During the Middle Ages, people usually stopped working and focused on attending mass and celebrating the Christmas holidays.
A Christmas feast in the Manor could include pork, beef, fowl, geese, bread, cheese, wine, or beer. The local lord frequently supplied food for the peasants, as the festivity was a time for charity and sharing.
For example, in the 13th century, a shepherd in Somerset received a loaf of bread on Christmas day. Others in the same manor were also given a mess of beef and bacon with mustard. People also exchanged presents during the holiday; we’ll take a look at these below.
Medieval Christmas Traditions
Christmas was preceded by Advent (the preparation for God’s coming into the world), which usually means people fasted for a month.

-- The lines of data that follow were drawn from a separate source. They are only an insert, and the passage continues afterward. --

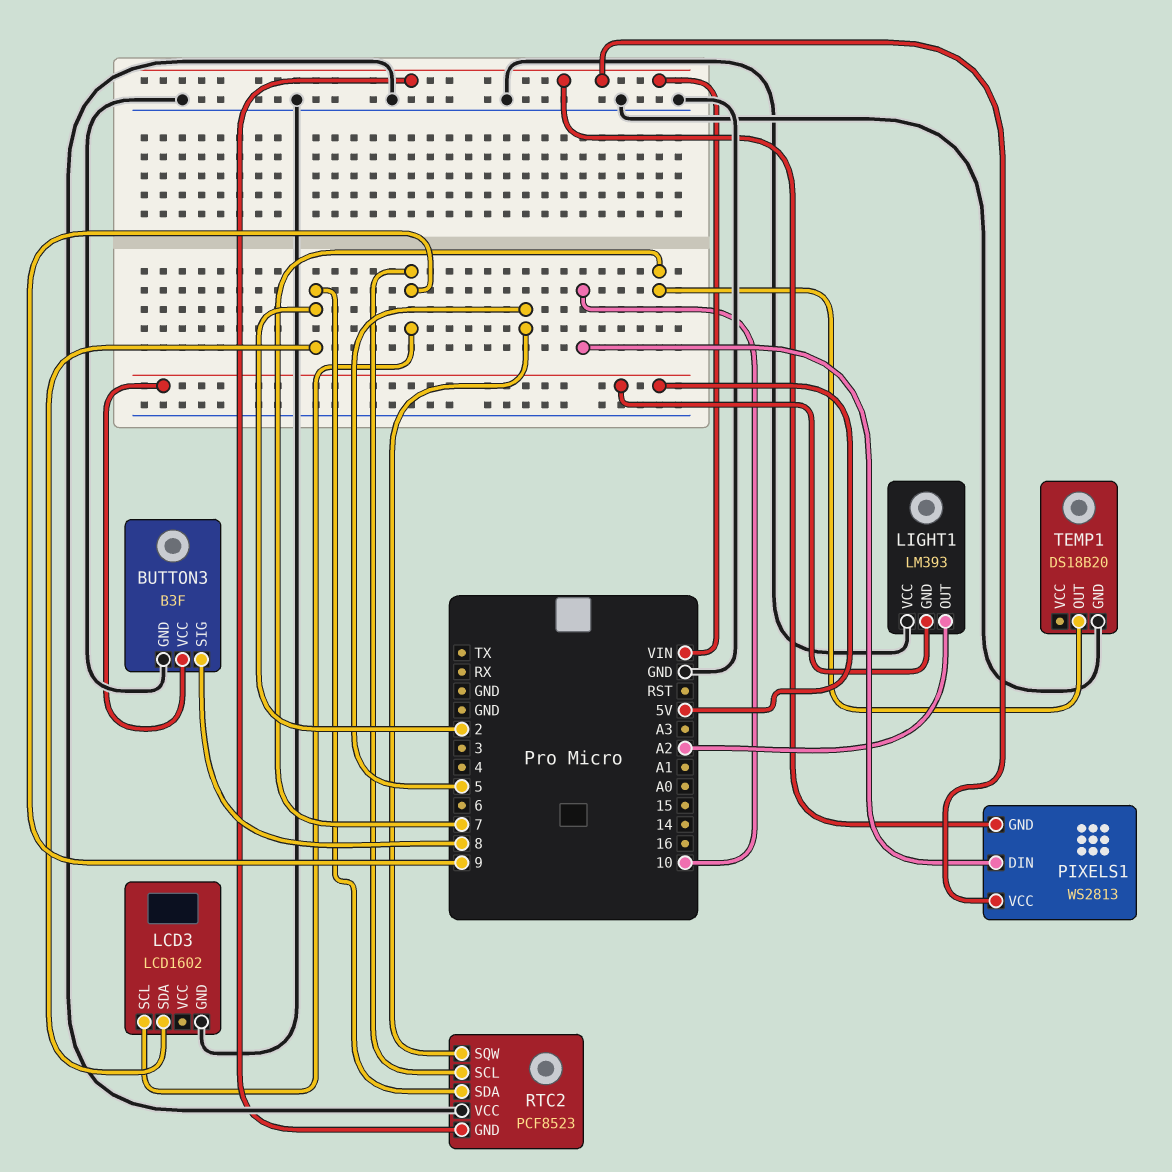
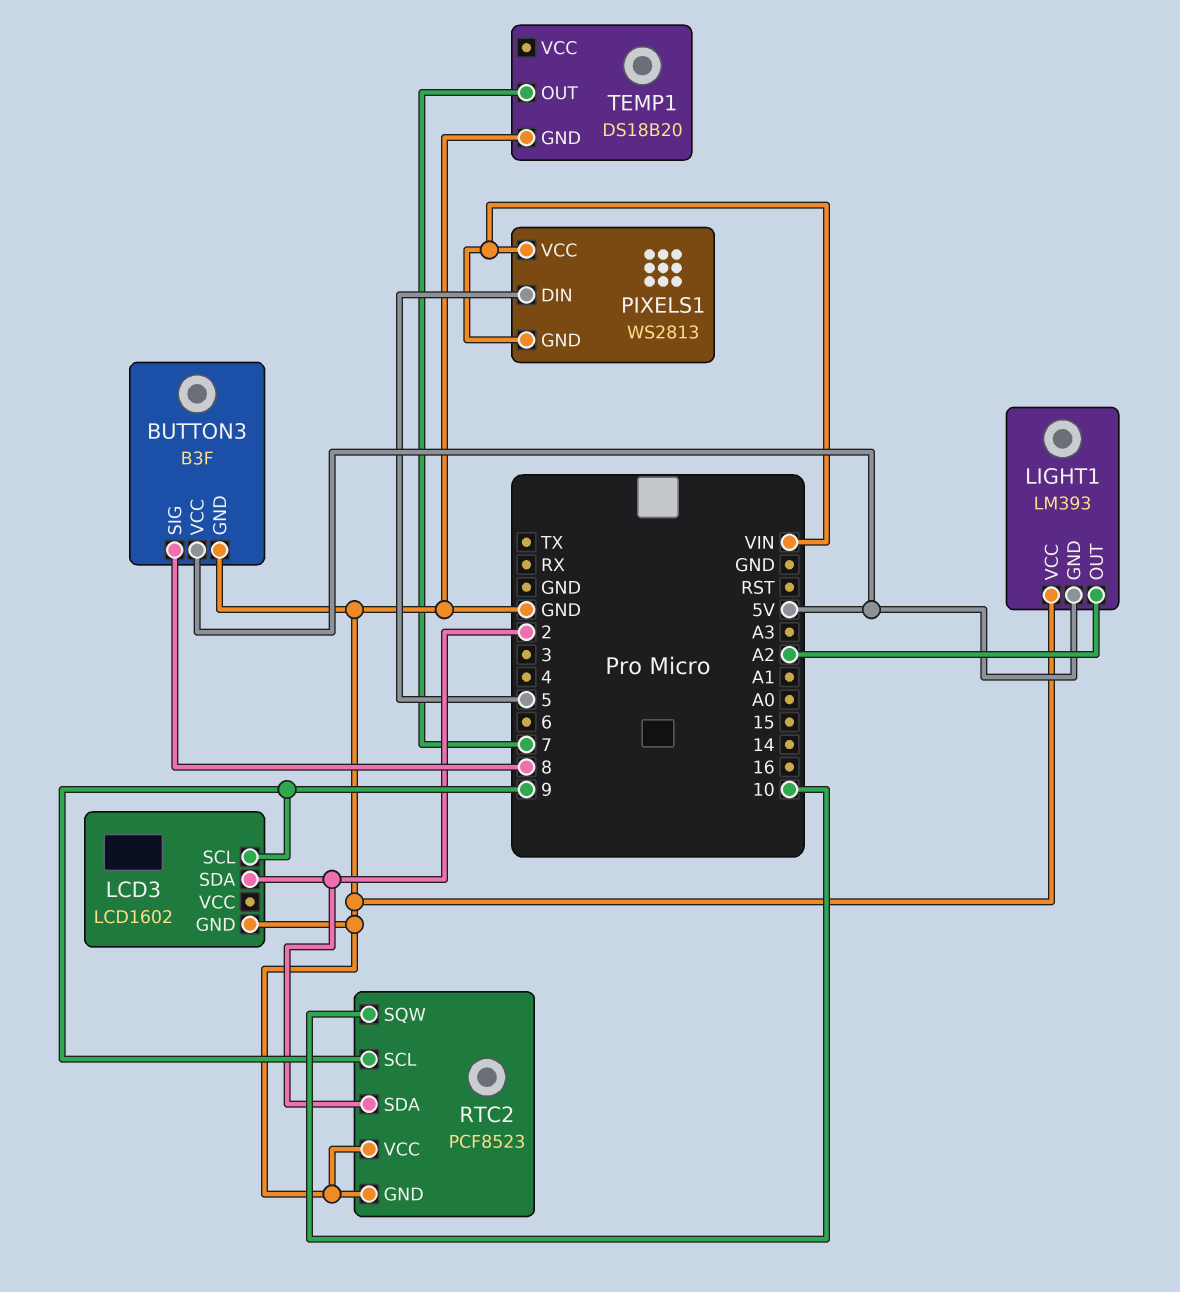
PIXELS1 pin DIN: 10 -> 5
RTC2 pin GND: VIN -> GND
RTC2 pin SQW: 5 -> 10

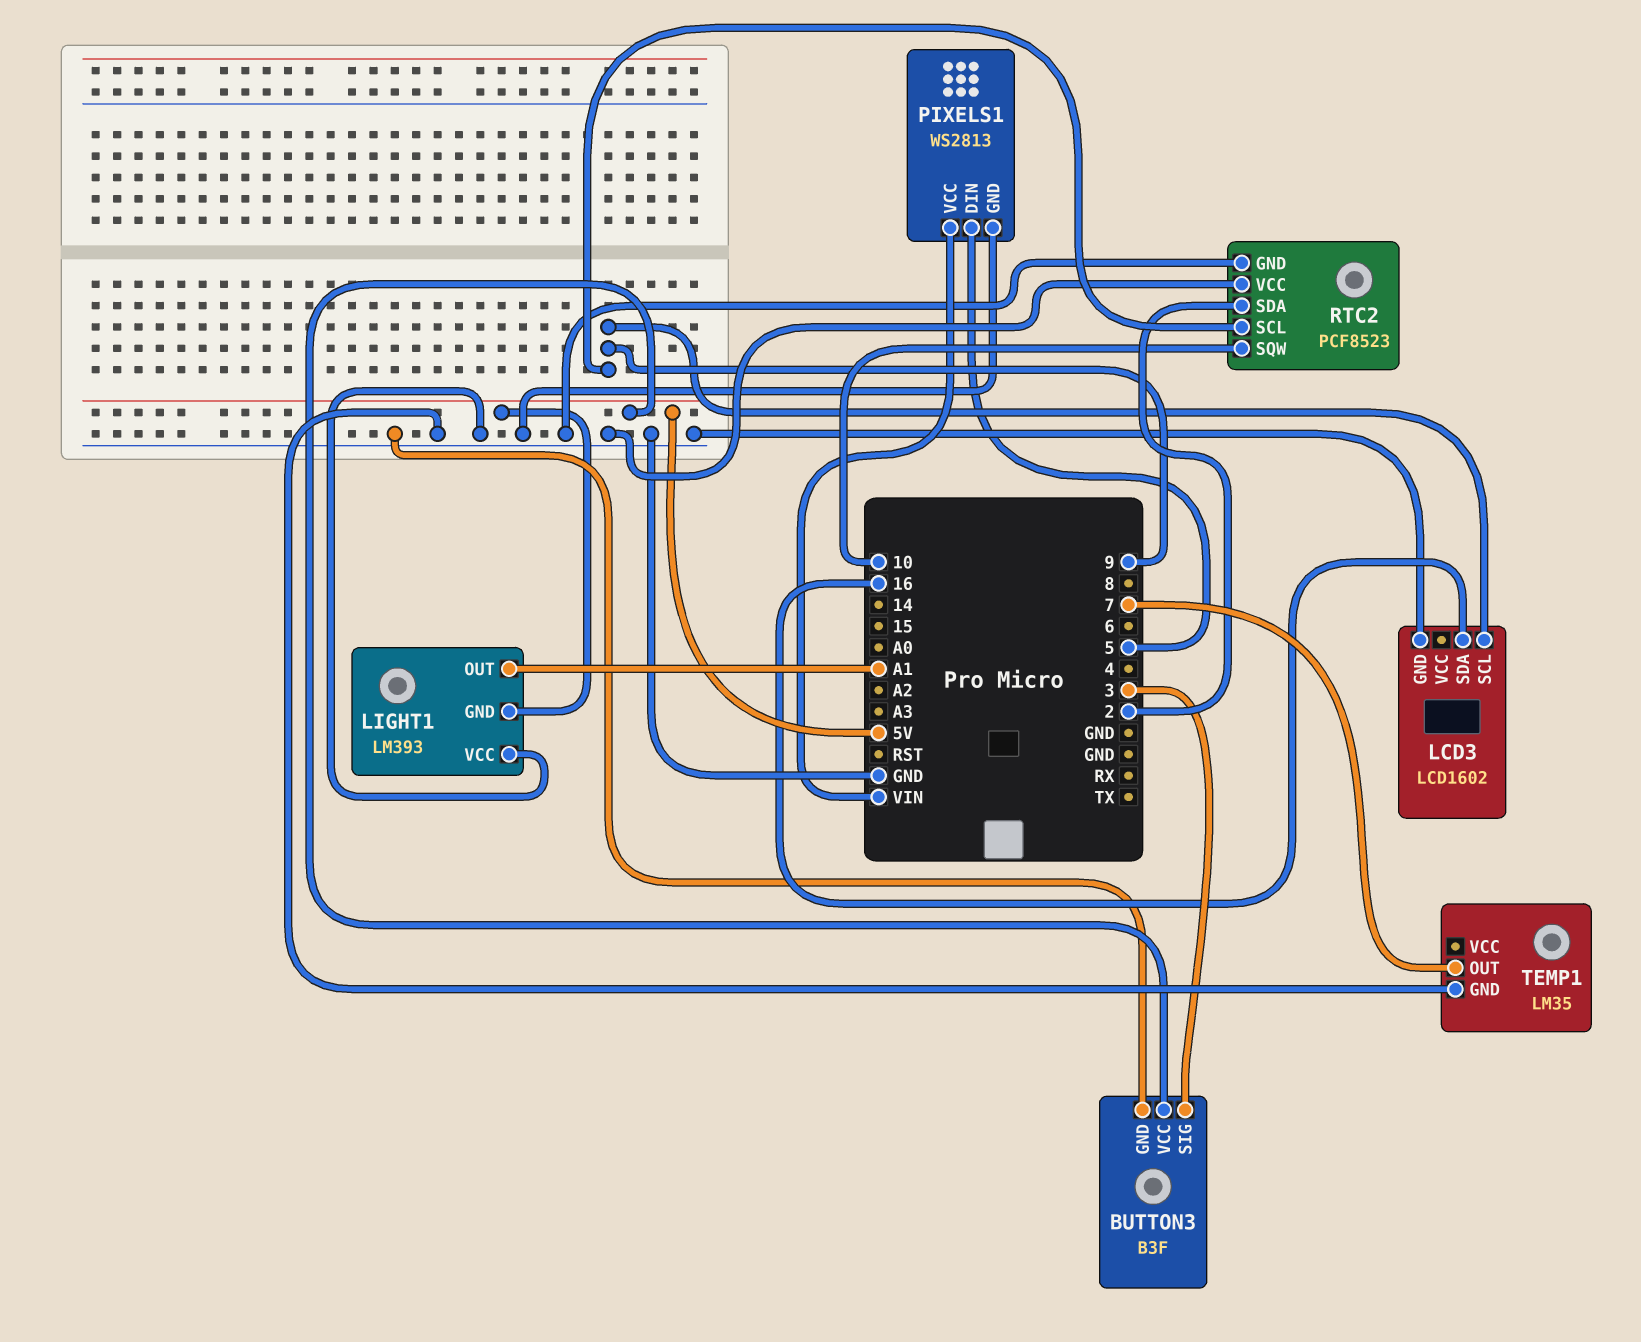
BUTTON3 pin SIG: 8 -> 3
LCD3 pin SDA: 2 -> 16
LIGHT1 pin OUT: A2 -> A1
PIXELS1 pin GND: VIN -> GND
TEMP1: DS18B20 -> LM35

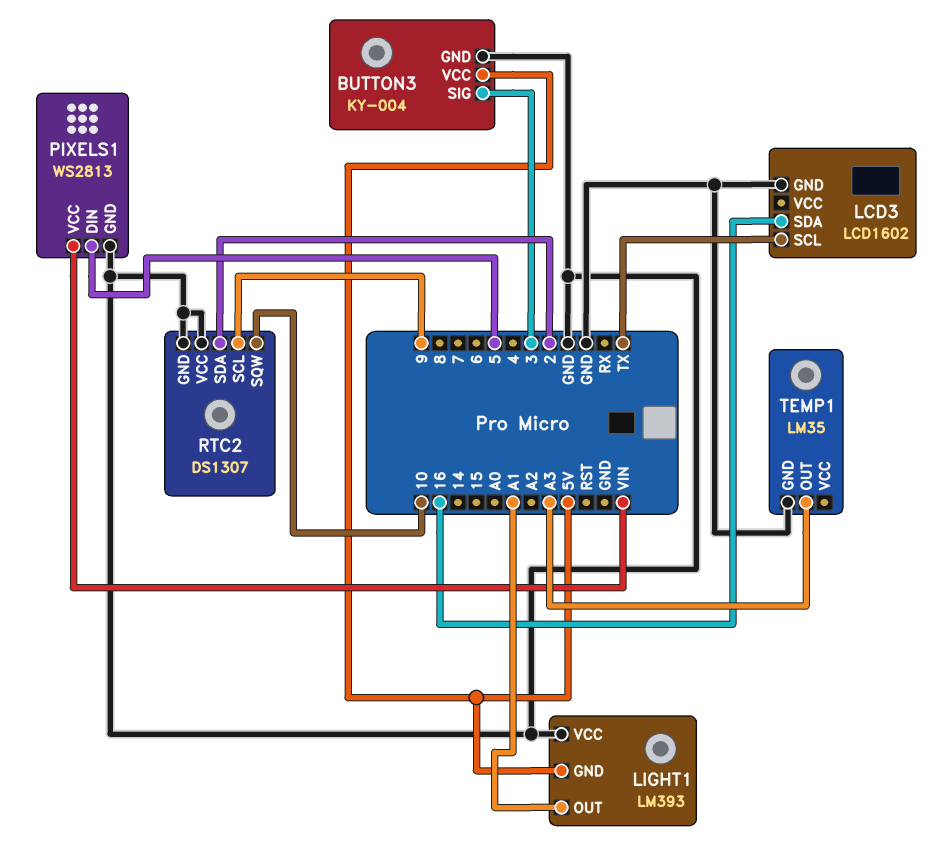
BUTTON3: B3F -> KY-004
LCD3 pin SCL: 9 -> TX
RTC2: PCF8523 -> DS1307
TEMP1 pin OUT: 7 -> A3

This was considered a time of exile, longing, and repentance.
Because the holidays coincided with the period after the harvest of crops, however, there was little work required on the farm and plenty of food to share. Animals that needn’t be kept for the winter, for example, could be slaughtered for the feasts beginning on the 24th of December.
The holiday season lasted from at least the 25th of December to the 6th of January. Sometimes, pagan traditions were mirrored and there could be inversions of order. For example, a boy could be chosen bishop. Surviving documents show that one such boy pronounced in a sermon that he wished all his teachers would end up on the gallows at Tyburn. Christmas holidays were also a great time to inaugurate a reign; William the Conqueror was crowned on Christmas 1066.
Life in the Middle Ages was difficult for the majority of people, but it’s hard not to imagine Christmas was considered a time to celebrate the closing of the year with friends and family. Stories were exchanged around warm fires, usually supplementing accounts of Jesus’ birth with visions of the medieval world. Nativity scenes were also set up then, usually in caves.
Exchanging presents is not only something we do today, although back in medieval times, this was also done closer to New Year (originally marked in March). Giving gifts is a ritual with pagan roots, just like carols or liturgical songs. Christianity borrowed a lot of these and incorporated them into the religious holiday.
Bearing gifts was represented by the Three Wise Men, or Magi, giving presents to Jesus. There’s also a link between Christmas begging and the exchange of gifts between the social classes, as Stephen Nissenbaum explains in his book “The Battle for Christmas.”
Most Christmas gifts in the Middle Ages consisted of feasts. If the harvest had been good, so was the celebration afterward. Peasants would be allotted more grain or given a portion of the crops that they would normally owe to the Lord.
For the nobility, feasts included family and nobles invited to Manors and Castles and given vast amounts of food. They would also normally exchange jewelry, horses, or fine silk and tapestries. Sometimes, Lords would place specific gifts around their residence and let peasants mock-pillage them.
For the common people, Christmas in the Middle Ages was perhaps closer to our Halloween today. The traditions Wassailing, for example, saw workers showing up at the doors of the well-to-dos and demand a drink.